Votre consigne: Pouvez-vous reprendre le passage du texte sur Derrida et Heidegger allant de « La question de » jusqu'à « Bios, Homme, etc). » inclus, en renommant « langage-outil » en « langage-instrument » ?

:: Texte de lecture

Un fondement authentique, la racine première de la Vie, vraie, retrouvée. La terre authentique, la nation authentique, le folk authentique, l'identité authentique, la jouissance authentique, la santé authentique, etc etc.

Autrement dit les projets, pratiques, intentions, programmes, manifestes, discours, politique, philosophique, littéraire ou artistique, qui prétendent en finir, enfin, avec le "discours", les "théories", les philo-sophistes, la "représentation" du réel - qui seraient toujours supplément impur, "duplication", copie, de la présence absolue d'une vérité hors-langage, ou donnée par l'action pure.


(je simplifie, bien entendu. Je "synthétise", improprement. Dans le but de faire comprendre des éléments, a minima)



Derrida travaille là-dessus.


Il indiquait, donc, dans d'autres analyses, que le propre de la métaphysique est de vouloir oblitérer, oublier, l'archi-scriptural, l'archi-trace, qui sont dissémination du sens (sème) sans présence propre, différance perpétuelle non cloturable du langage, du signe, qui remettent toujours à plus tard le rapport aux choses, leur mise en présence.

L'oublier, l'annuler, au profit d'une parole pleine, authentique, restaurée, présentifiée, dévoilée ou dévoilante.

Heidegger lui-même faillit, pour Derrida, dans son enquête critique sur l'oubli de l'être, de sa différence avec l'étant. La force du questionnement de Heidegger était justement de montrer que cet oubli était constitutif, que c'était à partir de cet oubli originaire que se déployait la métaphysique.

La question de l'être, ou de la différence ontico-ontologique, ne peut être re-posée que depuis - ou inséparable de - ce fond, qui est son retrait ou son oubli. Il est dans la nature, ou la possibilité, de cette question, comme limite du pensable, d'être toujours-déjà oubliée, d'emblée raturée, aussitôt remplacée par la question désignée par le langage-outil (le langage "instrumental" ou "appropriatif" de la maitrise) comme ce qui "est": "étant-chose", "quelque chose qui est", "ce qui est le plus", essence ou substance (un étant suprême: Dieu, Nature, Cosmos, Chose, Esprit, Bios, Homme, etc).

Ce serait donc à partir de cet oubli que se déploie pour Heidegger toute l'histoire de la pensée comme onto-théologie: histoire de l'oubli ou du retrait de ce qui reste pourtant à penser, à entendre, résiste à la pensée, dans l'opération même de la pensée, du discours ou de l'écoute consistant à substantiver "l'être", ou, pour le dire autrement, substituer au vocable "être" son substantif "étant".

::::
:: Données étudiées

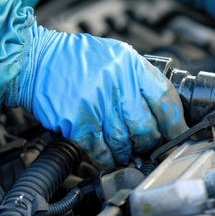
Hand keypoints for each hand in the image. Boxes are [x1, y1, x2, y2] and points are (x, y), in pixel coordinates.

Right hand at [6, 23, 187, 170]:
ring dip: (129, 153)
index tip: (178, 135)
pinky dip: (108, 159)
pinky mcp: (78, 123)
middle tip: (150, 147)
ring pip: (125, 142)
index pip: (164, 99)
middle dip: (151, 142)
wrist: (35, 60)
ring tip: (129, 154)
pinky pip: (101, 150)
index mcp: (130, 65)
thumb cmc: (77, 59)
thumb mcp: (116, 56)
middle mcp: (116, 84)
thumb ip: (139, 79)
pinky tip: (110, 158)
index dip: (175, 123)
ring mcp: (96, 104)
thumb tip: (163, 110)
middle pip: (146, 126)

::::

Réponse:
La question de l'être, ou de la différence ontico-ontologique, ne peut être re-posée que depuis - ou inséparable de - ce fond, qui est son retrait ou son oubli. Il est dans la nature, ou la possibilité, de cette question, comme limite du pensable, d'être toujours-déjà oubliée, d'emblée raturée, aussitôt remplacée par la question désignée par le langage-instrument (le langage "instrumental" ou "appropriatif" de la maitrise) comme ce qui "est": "étant-chose", "quelque chose qui est", "ce qui est le plus", essence ou substance (un étant suprême: Dieu, Nature, Cosmos, Chose, Esprit, Bios, Homme, etc).